CM3104: Large-Scale Databases
School | Cardiff School of Computer Science and Informatics |
Department Code | COMSC |
Module Code | CM3104 |
External Subject Code | 100754 |
Number of Credits | 20 |
Level | L6 |
Language of Delivery | English |
Module Leader | Dr Alia Abdelmoty |
Semester | Autumn Semester |
Academic Year | 2025/6 |
Outline Description of Module
This module explores a range of database technologies that have been motivated by the demands of applications that create massive volumes of data with rapidly changing data types - structured, semi-structured and unstructured data. For example, management of location and geo-spatial information has resulted in extensions to conventional relational databases that can be supported by object-relational database systems. Access to massive quantities of social, scientific and commercial data on the web has resulted in more radical departures from the relational data model. The module introduces the modelling and management of large-scale datasets with a range of modern database technologies, including NoSQL document and graph databases.

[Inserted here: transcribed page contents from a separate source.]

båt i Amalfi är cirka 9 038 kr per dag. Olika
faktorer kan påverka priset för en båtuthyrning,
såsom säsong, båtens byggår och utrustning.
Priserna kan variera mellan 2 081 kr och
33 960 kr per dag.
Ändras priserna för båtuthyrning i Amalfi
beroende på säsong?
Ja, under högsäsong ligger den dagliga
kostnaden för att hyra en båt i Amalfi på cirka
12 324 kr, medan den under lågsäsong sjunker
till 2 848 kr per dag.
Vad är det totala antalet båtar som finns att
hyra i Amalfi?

On completion of the module a student should be able to
-
Demonstrate an appreciation of applications of large-scale databases in a variety of commercial, scientific and professional contexts;
-
Discuss how relational databases are extended with object-relational technologies to support management of spatial information;
-
Understand the characteristics of and methods of processing geospatial information for purposes of storage and retrieval;
-
Describe non-relational database approaches including document and graph databases to support access to large data sets;
-
Be able to choose and develop a non-relational database solution suitable for the type of data and application considered;
How the module will be delivered
Modules will be delivered through a combination of lectures, online seminars and supervised lab sessions. You will be guided through learning activities appropriate to your module, which may include:
face to face lectures for demonstration and discussion of learning material
lab sessions for application and practice of learning material and assessment support
on-line resources that you work through at your own pace (e.g. videos, web resources, e-books, quizzes),
on-line interactive sessions to work with other students and staff (e.g. discussions, live streaming of presentations, live-coding, team meetings)
Skills that will be practised and developed
Practice creating and querying NoSQL databases using MongoDB;
Model and query data in Graph databases using Neo4J;
Use of spatial SQL language to store and retrieve spatial/geographic data.
Basic geoparsing methods in Python for place name entity recognition and for geocoding place names.
How the module will be assessed
A blend of assessment types which may include coursework and portfolio assessments, class tests, and/or formal examinations
Students will be provided with reassessment opportunities in line with University regulations.
Assessment Breakdown
Type | % | Title | Duration(hrs) |
---|---|---|---|
Written Assessment | 50 | Coursework | N/A |
Exam online – Autumn semester | 50 | Large Scale Database | 2 |
Syllabus content
Review of applications that require support for massive quantities of data, with reference to Cloud Computing and to Big Data.
Non-relational database management methods (NoSQL) for access to large distributed datasets.
Spatial databases for Geographical Information Systems (GIS), including spatial data models and spatial extensions of SQL.
Methods for indexing spatial data and textual data and methods for geo-referencing documents to support spatio-textual indexing.